Et lorsqu’effectivement Clov décide de partir, de « gagner la sortie » (p. 107), il se tait, et c’est à
Hamm, seul, dans « les ombres, les murmures », d’avoir le dernier mot.
Or vivre pour un personnage de théâtre en général, et tout particulièrement dans le théâtre de
Beckett, c’est parler. Pour « continuer » aussi, ils doivent parler, chaque jour, chaque soir, à chaque
représentation, en dépit du piètre service que leur rendent les mots, condition même de leur existence
en tant qu’hommes : aussi longtemps qu’ils parleront, ils continueront d’exister. Leur drame vient en
partie du fait qu’ils n’arrivent pas à cesser de parler, donc d’exister.
Page 90 : monologue de Hamm
Ce sera la fin et je me demanderai ce qui a bien pu l’amener ... [...] Je serai là, dans le vieux
refuge, seul contre le silence et [...] l’inertie. Si je peux me taire, et rester tranquille, c’en sera
fait, du son, et du mouvement.
Le silence et l’inertie, c’est la mort des personnages, et c’est la fin du spectacle, quand la scène
redevient « un monde où tout serait silencieux et immobile, et chaque chose à sa place dernière, sous
la dernière poussière », comme le monde dont rêve Clov page 76 et auquel il pourra redonner vie en
enlevant, à la prochaine représentation, les draps qui recouvre les poubelles de Nagg et Nell et le
fauteuil de Hamm.
Notes d’histoire littéraire :
1- Le théâtre du monde :
La notion de théâtre du monde est généralement identifiée comme un topos ou lieu commun de la
littérature baroque. Dès l’Antiquité grecque, on représente le monde comme une vaste scène sur
laquelle les hommes jouent le spectacle de leur vie. On rencontre cette idée dans l’un des nombreux
aphorismes du penseur grec Démocrite (Ve – IVe s. av JV): « Le monde est un théâtre, la vie une
comédie. Tu entres, tu vois, tu sors ». Ce célèbre fragment influencera le théâtre élisabéthain tout
comme le théâtre du Siècle d’Or espagnol (Calderon La Vie est un songe, Le Grand Théâtre du
monde).
Cf Shakespeare : À l'entrée du théâtre du Globe, était apposée une épigraphe latine de Pétrone:
Totus mundus agit histrionem (« Le monde entier fait l'acteur »).
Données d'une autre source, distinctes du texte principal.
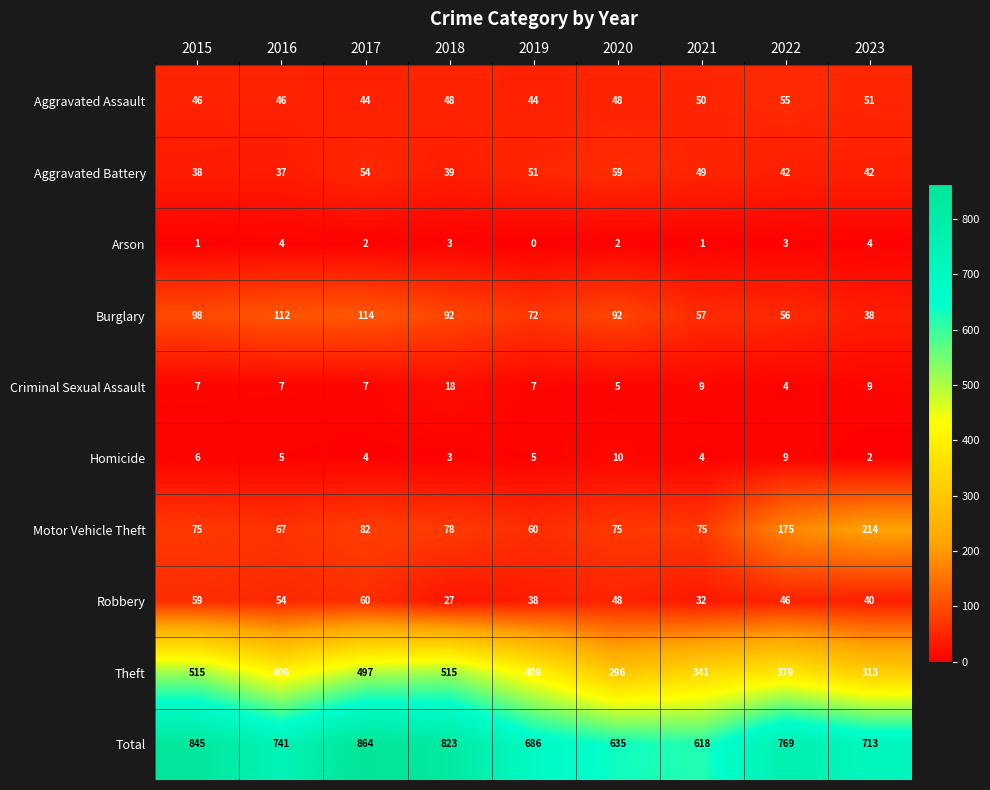

What is the spread (max minus min) of values at 2018?

820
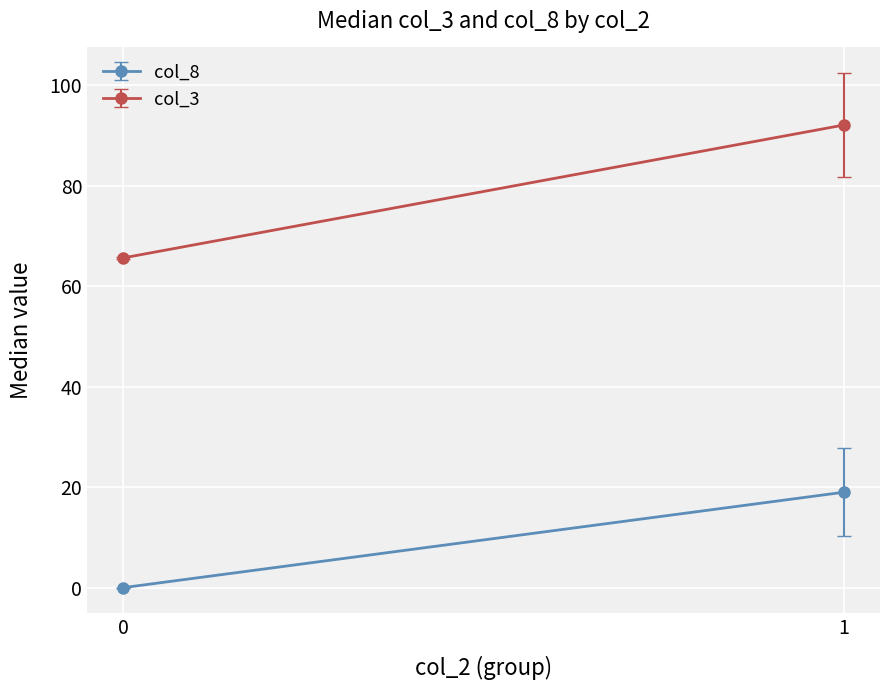

What are all the series names shown in the legend?

col_3, col_8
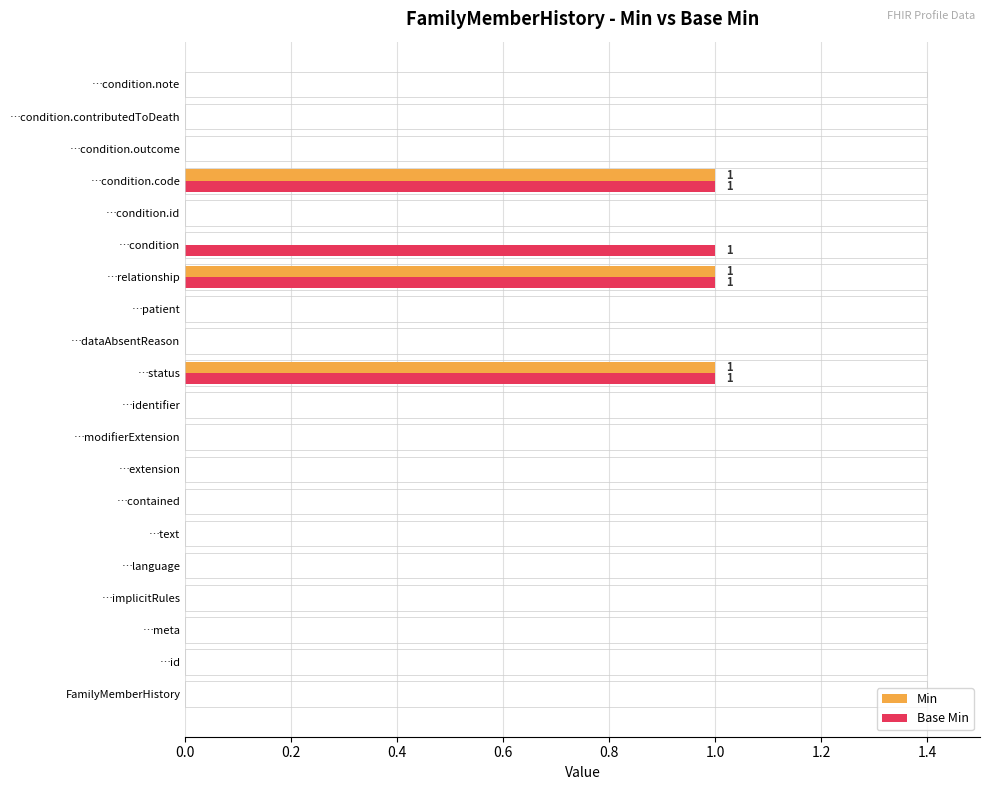

What is the sum of all Base Min values?

4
" Le monde entier est un théâtre, et tous les hommes et femmes n'en sont que des acteurs ; ils ont
leurs sorties comme leurs entrées, et chacun dans sa vie joue bien des rôles. " (Comme il vous
plaira)
« Antonio : -Je tiens le monde pour ce qu’il est, un théâtre où chacun a un rôle qu’il doit jouer, et le
mien est un rôle triste. Gratiano : - A moi donc celui du fou. » (Le Marchand de Venise)
2- Le jeu d’échecs :
Voir l’étude pour Les Joueurs d'échecs de Marcel Duchamp, Musée Guggenheim de New York (Les
joueurs d'échecs, décembre 1911)
http://www.guggenheimcollection.org/site/artist_work_md_43_3.html
Marcel Duchamp (1887 - 1968) peintre, sculpteur, plasticien, homme de lettres et joueur d'échecs
français naturalisé américain en 1955. Duchamp, lui-même très tôt initié aux échecs, comptant parmi
les joueurs de l'équipe de France à partir des années 20, en fera son activité principale, aux dépens
de l'art. Dans ses souvenirs autobiographiques, publiés en 1961, Man Ray écrit à son propos : « Les
échecs ont été son programme. L'aspect compétitif des échecs l'intéresse moins que leur aspect
analytique et les possibilités qu'ils offrent à l'invention ».